Information shown Block Start
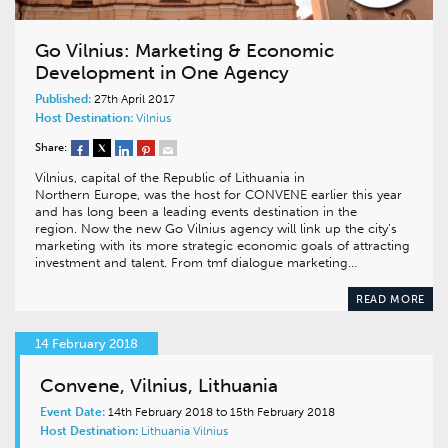
Go Vilnius: Marketing & Economic
Development in One Agency
Published:
27th April 2017
Host Destination:
Vilnius
Share:
Vilnius, capital of the Republic of Lithuania in
Northern Europe, was the host for CONVENE earlier this year
and has long been a leading events destination in the
region. Now the new Go Vilnius agency will link up the city’s
marketing with its more strategic economic goals of attracting
investment and talent. From tmf dialogue marketing…
READ MORE
14 February 2018
Convene, Vilnius, Lithuania
Event Date:
14th February 2018 to 15th February 2018
Host Destination:
Lithuania
Vilnius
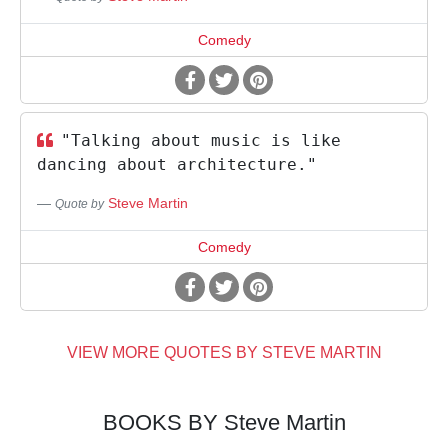
Comedy
"Talking about music is like
dancing about architecture."
Steve Martin
Quote by
Comedy
VIEW MORE QUOTES BY STEVE MARTIN
BOOKS BY Steve Martin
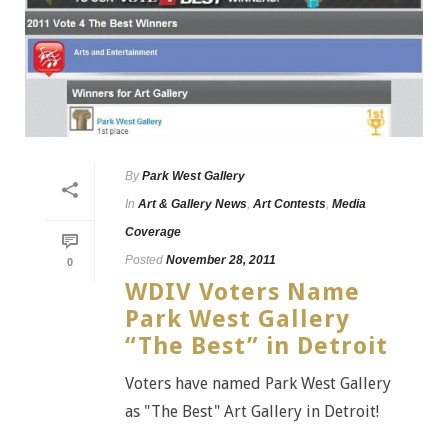
By
Park West Gallery
In
Art & Gallery News
,
Art Contests
,
Media
Coverage
Posted
November 28, 2011
0
WDIV Voters Name
Park West Gallery
“The Best” in Detroit
Voters have named Park West Gallery
as "The Best" Art Gallery in Detroit!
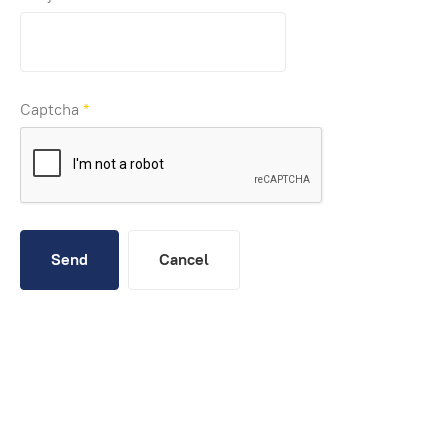
Captcha
*
Send
Cancel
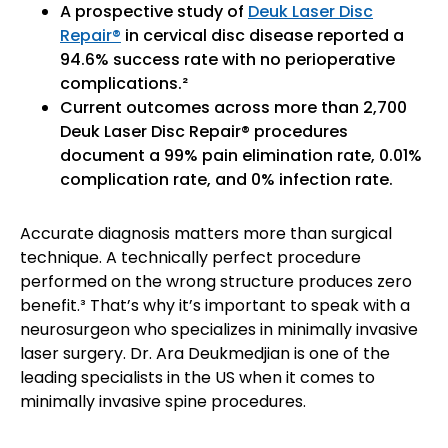
A prospective study of
Deuk Laser Disc
Repair®
in cervical disc disease reported a
94.6% success rate with no perioperative
complications.²
Current outcomes across more than 2,700
Deuk Laser Disc Repair® procedures
document a 99% pain elimination rate, 0.01%
complication rate, and 0% infection rate.
Accurate diagnosis matters more than surgical
technique. A technically perfect procedure
performed on the wrong structure produces zero
benefit.³ That’s why it’s important to speak with a
neurosurgeon who specializes in minimally invasive
laser surgery. Dr. Ara Deukmedjian is one of the
leading specialists in the US when it comes to
minimally invasive spine procedures.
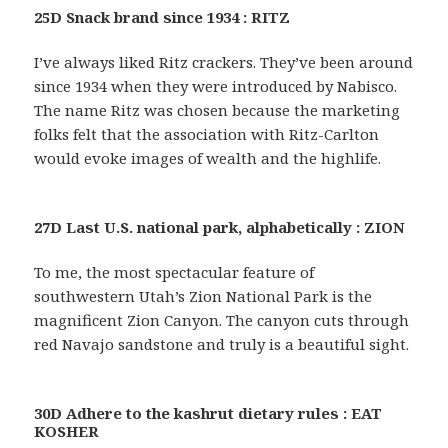
25D Snack brand since 1934 : RITZ
I’ve always liked Ritz crackers. They’ve been around
since 1934 when they were introduced by Nabisco.
The name Ritz was chosen because the marketing
folks felt that the association with Ritz-Carlton
would evoke images of wealth and the highlife.
27D Last U.S. national park, alphabetically : ZION
To me, the most spectacular feature of
southwestern Utah’s Zion National Park is the
magnificent Zion Canyon. The canyon cuts through
red Navajo sandstone and truly is a beautiful sight.
30D Adhere to the kashrut dietary rules : EAT
KOSHER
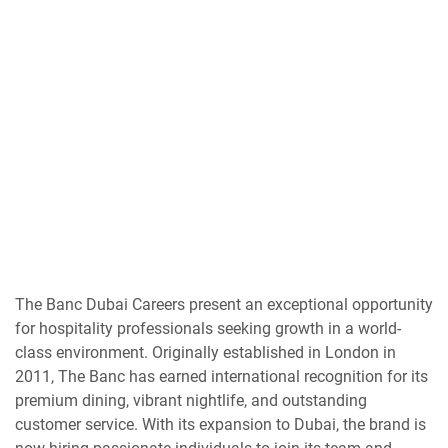
The Banc Dubai Careers present an exceptional opportunity
for hospitality professionals seeking growth in a world-
class environment. Originally established in London in
2011, The Banc has earned international recognition for its
premium dining, vibrant nightlife, and outstanding
customer service. With its expansion to Dubai, the brand is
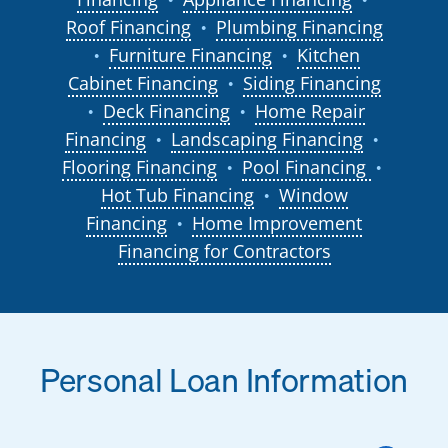
Roof Financing
Plumbing Financing
●
Furniture Financing
Kitchen
●
●
Cabinet Financing
Siding Financing
●
Deck Financing
Home Repair
●
●
Financing
Landscaping Financing
●
●
Flooring Financing
Pool Financing
●
●
Hot Tub Financing
Window
●
Financing
Home Improvement
●
Financing for Contractors
Personal Loan Information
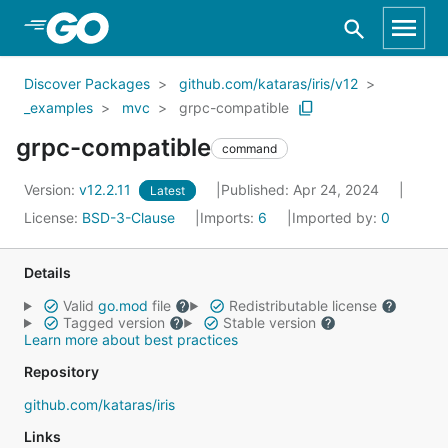
Skip to Main Content
Discover Packages
github.com/kataras/iris/v12
_examples
mvc
grpc-compatible
grpc-compatible
command
Version:
v12.2.11
Published: Apr 24, 2024
Latest
License:
BSD-3-Clause
Imports:
6
Imported by:
0
Details
Valid
go.mod
file
Redistributable license
Tagged version
Stable version
Learn more about best practices
Repository
github.com/kataras/iris
Links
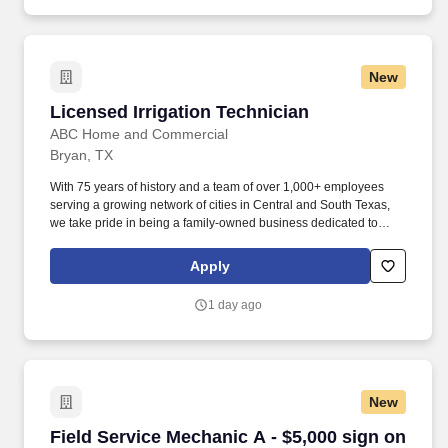
New
Licensed Irrigation Technician
Licensed Irrigation Technician
ABC Home and Commercial
Bryan, TX
With 75 years of history and a team of over 1,000+ employees
serving a growing network of cities in Central and South Texas,
we take pride in being a family-owned business dedicated to
fulfilling commitments, serving others, and supporting families. As
ABC’s Irrigation Technician, you will deliver excellence in
Apply
customer service as you efficiently perform high-quality
maintenance, service, repairs, and/or replacements on all
1 day ago
sprinkler systems for all both residential and commercial
customers.
New
Field Service Mechanic A - $5,000 sign on bon
Field Service Mechanic A - $5,000 sign on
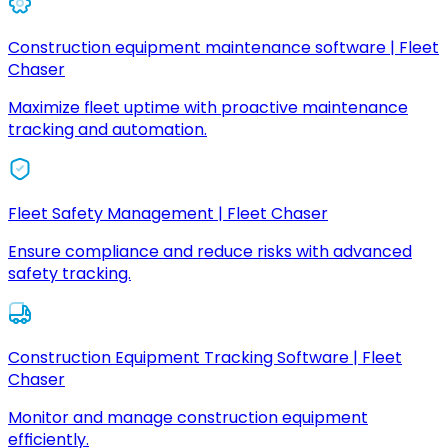
Construction equipment maintenance software | Fleet
Chaser
Maximize fleet uptime with proactive maintenance
tracking and automation.
Fleet Safety Management | Fleet Chaser
Ensure compliance and reduce risks with advanced
safety tracking.
Construction Equipment Tracking Software | Fleet
Chaser
Monitor and manage construction equipment
efficiently.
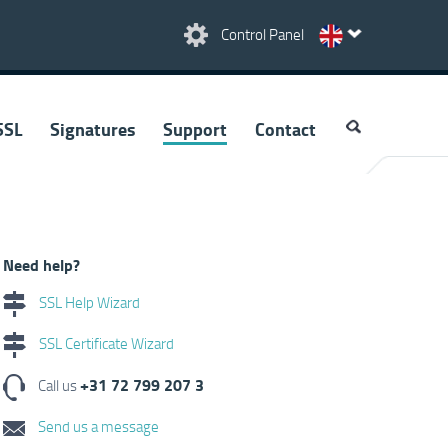
Control Panel
SSL
Signatures
Support
Contact
Need help?
SSL Help Wizard
SSL Certificate Wizard
+31 72 799 207 3
Call us
Send us a message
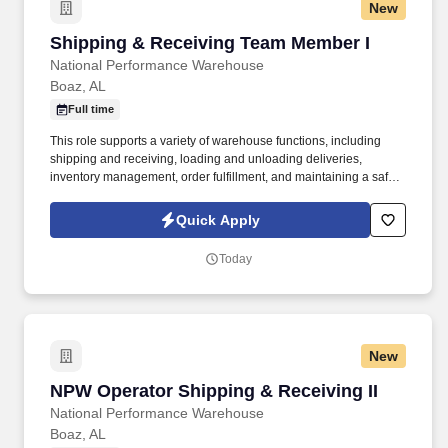
New
Shipping & Receiving Team Member I
Shipping & Receiving Team Member I
National Performance Warehouse
Boaz, AL
Full time
This role supports a variety of warehouse functions, including
shipping and receiving, loading and unloading deliveries,
inventory management, order fulfillment, and maintaining a safe
and organized work environment while ensuring all tasks are
completed accurately and on time. Who is NPW?NPW is a
Quick Apply
leading independent automotive aftermarket parts distributor with
more than 500 employees and 50 company-owned locations
Today
across 14 states, including retail stores and distribution centers.
New
NPW Operator Shipping & Receiving II
NPW Operator Shipping & Receiving II
National Performance Warehouse
Boaz, AL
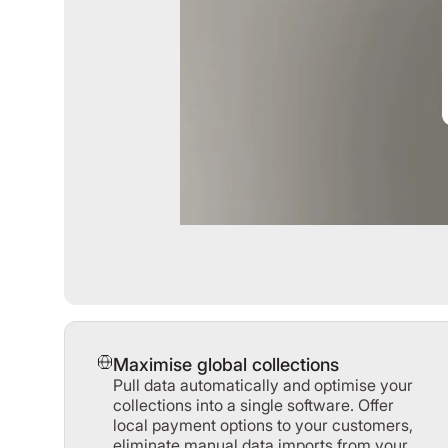
Maximise global collections
Pull data automatically and optimise your
collections into a single software. Offer
local payment options to your customers,
eliminate manual data imports from your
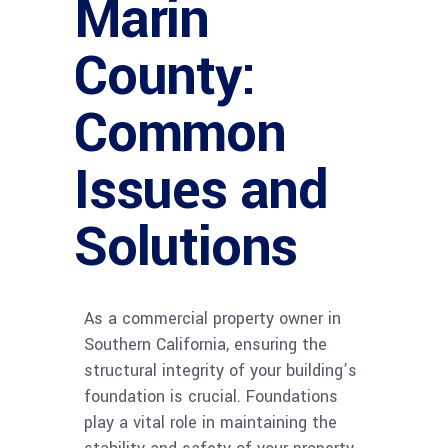
Marin
County:
Common
Issues and
Solutions
As a commercial property owner in
Southern California, ensuring the
structural integrity of your building’s
foundation is crucial. Foundations
play a vital role in maintaining the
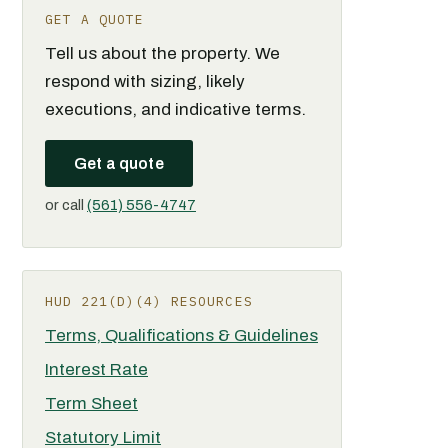
GET A QUOTE
Tell us about the property. We
respond with sizing, likely
executions, and indicative terms.
Get a quote
or call
(561) 556-4747
HUD 221(D)(4) RESOURCES
Terms, Qualifications & Guidelines
Interest Rate
Term Sheet
Statutory Limit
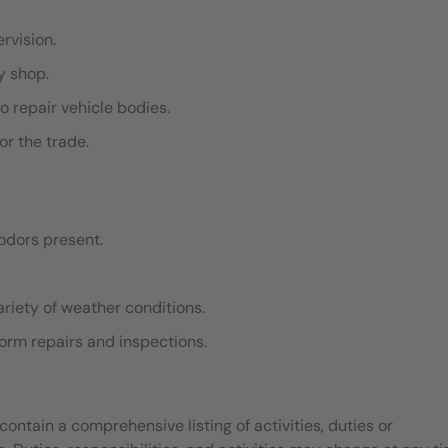
ervision.
dy shop.
o repair vehicle bodies.
or the trade.
odors present.
ariety of weather conditions.
rform repairs and inspections.
contain a comprehensive listing of activities, duties or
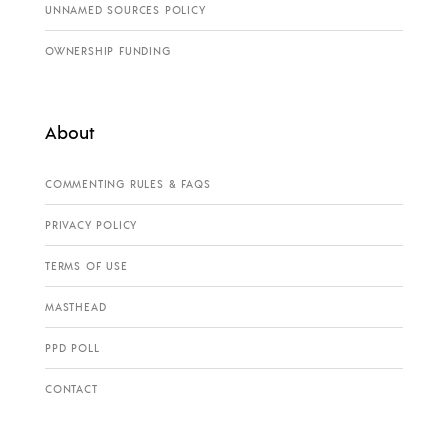
UNNAMED SOURCES POLICY
OWNERSHIP FUNDING
About
COMMENTING RULES & FAQS
PRIVACY POLICY
TERMS OF USE
MASTHEAD
PPD POLL
CONTACT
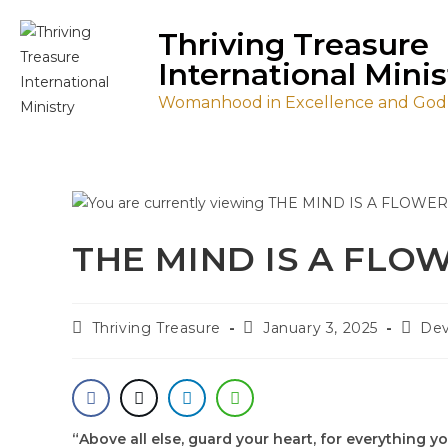
Thriving Treasure
International Minis
Womanhood in Excellence and Godl
THE MIND IS A FL
Thriving Treasure
January 3, 2025
Dev
“Above all else, guard your heart, for everything yo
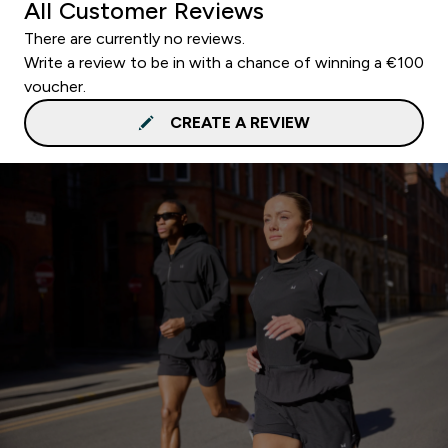
All Customer Reviews
There are currently no reviews.
Write a review to be in with a chance of winning a €100
voucher.
CREATE A REVIEW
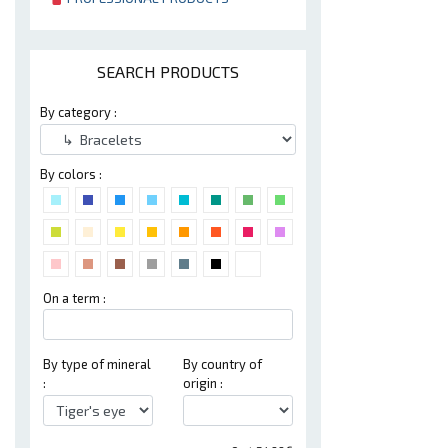
SEARCH PRODUCTS
By category :
By colors :
On a term :
By type of mineral
By country of
:
origin :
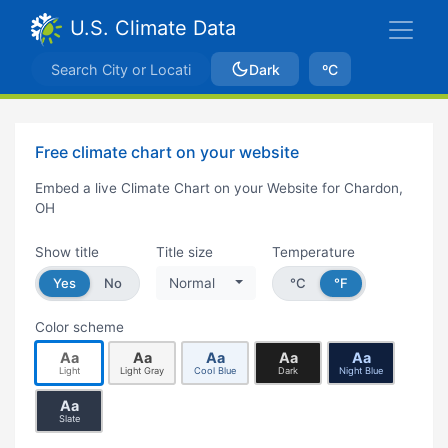
U.S. Climate Data
Dark
ºC
Free climate chart on your website
Embed a live Climate Chart on your Website for Chardon,
OH
Show title
Title size
Temperature
Yes
No
Normal
°C
°F
Color scheme
Aa
Aa
Aa
Aa
Aa
Light
Light Gray
Cool Blue
Dark
Night Blue
Aa
Slate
Information shown Block End
Exercise directions → Going by the data above, give back only the lines from the one containing "Home Repair" through the one containing "serving a growing", exactly as they stand, both ends included and no images.

Task response →
Home Repair
●
●
Financing
Landscaping Financing
●
●
Flooring Financing
Pool Financing
●
●
Hot Tub Financing
Window
●
Financing
Home Improvement
●
Financing for Contractors
Personal Loan Information
Skip to Main Content
Discover Packages
github.com/kataras/iris/v12
_examples
mvc
grpc-compatible
grpc-compatible
command
Version:
v12.2.11
Published: Apr 24, 2024
Latest
License:
BSD-3-Clause
Imports:
6
Imported by:
0
Details
Valid
go.mod
file
Redistributable license
Tagged version
Stable version
Learn more about best practices
Repository
github.com/kataras/iris
Links
New
Licensed Irrigation Technician
Licensed Irrigation Technician
ABC Home and Commercial
Bryan, TX
With 75 years of history and a team of over 1,000+ employees
serving a growing network of cities in Central and South Texas,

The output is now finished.